The first brake is the couple or rather not having it. Almost half of the mothers (47.6%) and slightly more than half of the parents (54.25%) delay their desire to have offspring in Spain up to four years. Men and women argue that the main reason for not embarking on parenting is the absence of a stable relationship. They are, however, somewhat more determined in the face of motherhood: the lack of a partner worries 25% while it is thought by 29% of men. The conciliation and the future work are in the thoughts especially of the future mothers; a bad economic situation weighs more among the next parents, according to the latest fertility survey Statistics National Institute (INE), published this Tuesday.
"Things are changing, but still weighs the classic model in which the man feels more economically responsible for the home and the woman of care. We are still in transition, I guess the future will be more equal, "says Teresa Castro, demographer expert in fertility of the Higher Council for Scientific Research (CSIC) on the conclusions drawn from the latest INE work on fertility, with data from 2018 and that for the first time also discusses in detail the opinion of men.
An unfulfilled wish
More than half of women from 45 to 49 who have not had children, would have liked to have them. The percentage is similar in men. 57% of them also look back and think, at that age, that they wanted to have them. In your case, there is no biological limitation as clear as that of women but there are constraints that hinder the process. "It is true that at these ages men can still be parents, but we must take into account the social age. It stops being seen with adolescents at 65, "says Albert Esteve, demographer and director of the Center for Demographic Studies of the Autonomous University of Barcelona. "Although it is said that the reproductive window is longer for men, the latest fertility studies for them show that their fertility also drops a lot after 40," adds Castro.

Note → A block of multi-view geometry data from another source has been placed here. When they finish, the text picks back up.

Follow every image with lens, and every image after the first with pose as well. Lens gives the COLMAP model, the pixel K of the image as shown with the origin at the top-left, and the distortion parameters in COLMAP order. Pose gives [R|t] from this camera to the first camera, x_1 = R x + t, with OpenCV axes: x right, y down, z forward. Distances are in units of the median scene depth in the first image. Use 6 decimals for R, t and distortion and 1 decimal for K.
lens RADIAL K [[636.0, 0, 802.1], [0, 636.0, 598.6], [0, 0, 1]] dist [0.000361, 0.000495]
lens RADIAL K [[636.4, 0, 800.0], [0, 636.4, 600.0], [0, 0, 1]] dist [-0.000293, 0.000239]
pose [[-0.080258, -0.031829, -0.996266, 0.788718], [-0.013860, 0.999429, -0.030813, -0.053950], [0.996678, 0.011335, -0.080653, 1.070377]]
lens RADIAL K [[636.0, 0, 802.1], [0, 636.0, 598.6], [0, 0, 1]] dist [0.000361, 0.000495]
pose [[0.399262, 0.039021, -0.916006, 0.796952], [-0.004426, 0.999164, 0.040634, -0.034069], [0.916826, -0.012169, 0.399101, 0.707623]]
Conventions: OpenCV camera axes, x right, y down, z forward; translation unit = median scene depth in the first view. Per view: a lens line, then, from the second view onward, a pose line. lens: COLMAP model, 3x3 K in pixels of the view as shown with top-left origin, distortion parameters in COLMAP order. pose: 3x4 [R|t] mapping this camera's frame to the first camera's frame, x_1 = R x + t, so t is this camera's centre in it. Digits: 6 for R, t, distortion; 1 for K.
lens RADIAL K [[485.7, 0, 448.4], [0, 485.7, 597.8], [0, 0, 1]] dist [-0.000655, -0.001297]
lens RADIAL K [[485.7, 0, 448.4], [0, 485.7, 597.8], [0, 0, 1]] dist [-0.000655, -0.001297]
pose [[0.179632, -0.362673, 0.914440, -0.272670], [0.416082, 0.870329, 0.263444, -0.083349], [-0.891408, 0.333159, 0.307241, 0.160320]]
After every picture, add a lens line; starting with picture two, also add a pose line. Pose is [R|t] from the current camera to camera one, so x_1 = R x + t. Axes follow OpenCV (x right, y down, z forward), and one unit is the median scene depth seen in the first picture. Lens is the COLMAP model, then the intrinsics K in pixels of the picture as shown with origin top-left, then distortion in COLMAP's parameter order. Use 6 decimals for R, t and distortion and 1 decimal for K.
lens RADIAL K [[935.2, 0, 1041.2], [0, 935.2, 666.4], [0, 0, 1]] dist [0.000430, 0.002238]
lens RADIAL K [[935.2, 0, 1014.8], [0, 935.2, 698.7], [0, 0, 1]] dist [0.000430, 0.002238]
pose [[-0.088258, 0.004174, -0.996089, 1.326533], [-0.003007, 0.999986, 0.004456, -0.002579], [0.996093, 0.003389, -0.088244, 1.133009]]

Both specialists consider that studying also data related to men helps to look for better solutions to the problem of low fertility in Spain. The delay of motherhood and fatherhood must be looked at early, adds Esteve. "The seed of this low fecundity is set at 25 years," explains the expert. The emancipation so late in Spain - where more than half of the young people of that age still live with their parents, compared to only 13% of countries like Denmark - delays the age of cohabitation as a couple and, consequently, the time of have children.
As with women, most of them want to have two children on average - almost half of those with 25 to 39 want it, and more than half of them for the rest of ages. And that aspiration stays halfway. The age range "critical" to bring creatures to the world, adds Esteve, is between 28 and 38 years. The delay of the emancipation that aims, added to the difficulties of conciliation and economic that they and they fear delays the decision. It is possible that they reach the first child, but it will be more complicated to reach the second. Spain is a country of unique children.
The average age at which the first child is born in Spain is close to 31 years, the highest in the European Union. Almost 80% of women between 25 and 29 years old and more than 95% of men under 30 have not yet had them, according to the INE's Fertility Survey. The percentage of women who have not yet been mothers is reduced to 27.8% among those between 35 and 39 years of age and 19.0% of those aged 40 and over.
In the case of men, the percentage that has only one child is around 20%, both for those aged 30 to 34 years and for those aged 40 and over, and reaches its maximum (24.4%) for those from 35 to 39 years old, according to the report.